Le soignant, qu’il soit professionnel ou aidant naturel, aborde le vieillard demandeur d’aide avec sa
représentation du grand âge et de son propre rôle. Cette représentation, quand elle est positive,
permet la vision globale et la créativité nécessaire pour accompagner l’aîné dans un moment
important de son existence, faite de richesses, d’obstacles et de péripéties. Quand elle est négative,
elle incite le soignant à l'éloignement, l’incompréhension, la désespérance et l’agressivité.

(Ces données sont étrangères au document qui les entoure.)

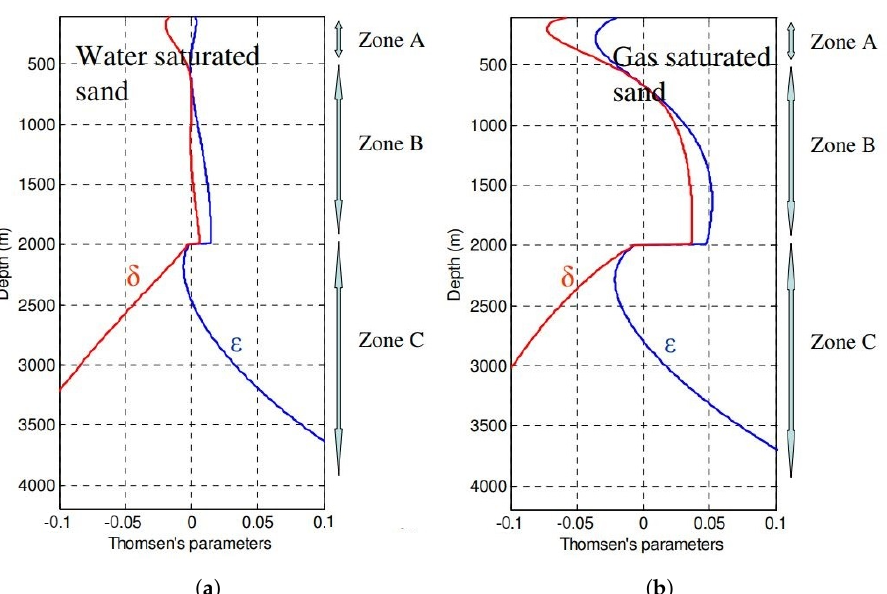
Figure 24. Plots of the anisotropy parameters, Epsilon (blue curve) and Delta (red curve), on the X- axes versus the depth on the Y-axes, for both the water- and gas-saturated sand ( a and b , respectively). The depth range is divided into three zones, (A), (B), and (C), which are the shallow, compaction, and diagenesis regimes, respectively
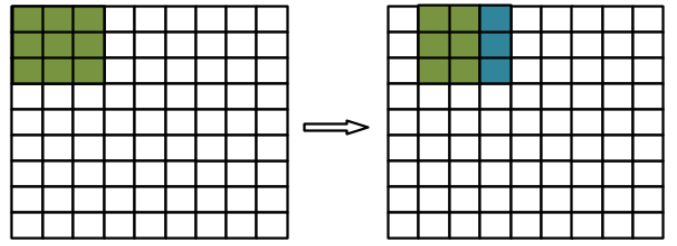
Figure 10. Shift operation of image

La représentation se modifie grâce à la connaissance donnée par la formation, à la proximité entre
les générations de jeunes et d’âgés. Le jeune soignant doit côtoyer la personne âgée pour se créer
une représentation de la vieillesse proche du réel.
CE NE SONT PAS LES ANNÉES QUI SÉPARENT LES GÉNÉRATIONS
MAIS NOS REPRÉSENTATIONS MUTUELLES.
Bibliographie
1. Lauzon S. et Adam A. : La personne âgée et ses besoins. Seli Arslan, Paris, 1997.
2. Herfray Ch. : La vieillesse, une interprétation psychanalytique. Ed. Desclée de Brouwer, Paris, 1988.
3. Berger L. : Nursing du troisième âge. Ed. HRW, Canada, 1976.
4. Sebag-Lanoë R. : Vieillir en bonne santé. Ed. Desclée de Brouwer, Paris, 1997.
5. Jasmin C. et Butler R. : Longévité et qualité de vie, défis et enjeux. Institut synthélabo, Paris, 1999.
6. Wilson et Kneisl : Soins infirmiers psychiatiques. Inter Editions, Québec, 1982.